> _Exercise description_
Word for word, copy out the entries below, but not the pictures in them.
*** Opening Information provided ***
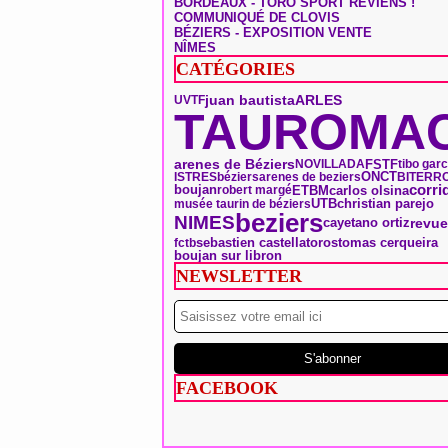
BORDEAUX - TORO SPORT REVIENS !
COMMUNIQUÉ DE CLOVIS
BÉZIERS - EXPOSITION VENTE
NÎMES
CATÉGORIES
ARLES
juan bautista
UVTF
TAUROMAC
arenes de Béziers
FSTF
NOVILLADA
tibo garc
ONCT
ISTRES
béziers
arenes de beziers
BITERRO
boujan
corri
ETBM
carlos olsina
robert margé
UTB
christian parejo
musée taurin de béziers
beziers
NIMES
revue
cayetano ortiz
toros
tomas cerqueira
sebastien castella
fctb
boujan sur libron
NEWSLETTER
FACEBOOK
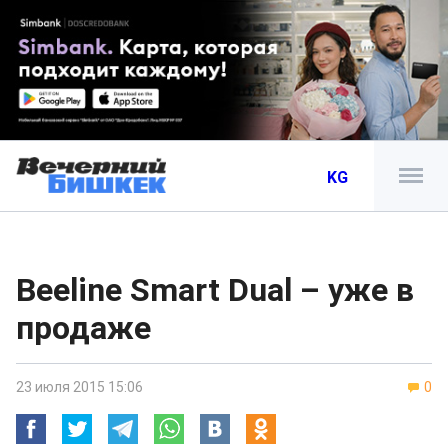
KG
Beeline Smart Dual – уже в
продаже
23 июля 2015 15:06
0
*** Closing Information provided ***
> _Exercise result_
BORDEAUX - TORO SPORT REVIENS !
COMMUNIQUÉ DE CLOVIS
BÉZIERS - EXPOSITION VENTE
NÎMES
CATÉGORIES
ARLES
juan bautista
UVTF
TAUROMAC
arenes de Béziers
FSTF
NOVILLADA
tibo garc
ONCT
ISTRES
béziers
arenes de beziers
BITERRO
boujan
corri
ETBM
carlos olsina
robert margé
UTB
christian parejo
musée taurin de béziers
beziers
NIMES
revue
cayetano ortiz
toros
tomas cerqueira
sebastien castella
fctb
boujan sur libron
NEWSLETTER
FACEBOOK
KG
Beeline Smart Dual – уже в
продаже
23 июля 2015 15:06
0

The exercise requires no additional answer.